ROCE (Return on Capital Employed) calculation for Dollarama based on the facts and figures for the third quarter ended October 28, 2018, which published on December 6, 2018, is as under.
ROCE of DOL = [Earnings BeforeIncome Tax (EBIT) ÷ (Capital Employed)] × 100
Capital Employed = Total Assets – Current Liabilities
Therefore, ROCE = [C$752.71m ÷ (C$2141.98m – C$641.33m)] × 100 = 50.16%
Now you can see that Dollarama earned C$50.2 from every C$100 what you have invested during the first three quarters of Fiscal 2019 which is far above the benchmark rate for ROCE 15%.

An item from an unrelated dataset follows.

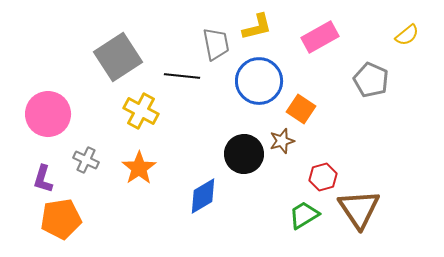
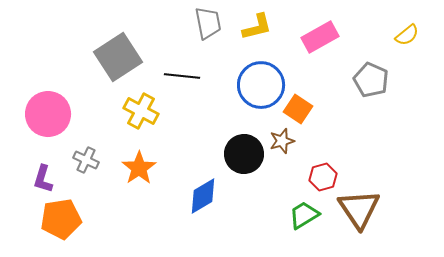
gray trapezoid: moved 8 px left, 21 px up
blue circle: moved 2 px right, 4 px down
orange square: moved 3 px left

Different analysts and market observers say that Dollarama is clever enough with their investment or dividend payments and suggest that such larger ROCE is due to growth in earnings relative to capital requirements.
Next Step
Dollarama achieved ROCE substantially high above the benchmark that makes the company a solid return on investment and attracts the investors for its potential stock. But as an investor, you should not stick to a single parameter like ROCE but also look at other fundamental indicators like future prospects and valuations. It’s no doubt good news for the Dollarama investors that the encouraging ROCE is able to manage the strong earnings in Dollarama earnings date indicating control over the capital, but if that doesn’t occur, ROCE may fall. In that case, your money will be invested elsewhere. So it is important for investors to know and understand what is going on within the company and how the financial parameters are behaving.
Conclusion
Based on different factual results and level of activities, performances, future developmental prospects, and the guidance of analysts including various underlying assumptions and risks, it may be concluded that this is the time when investors may consider buying Dollarama stock in a defensive way instead of selling.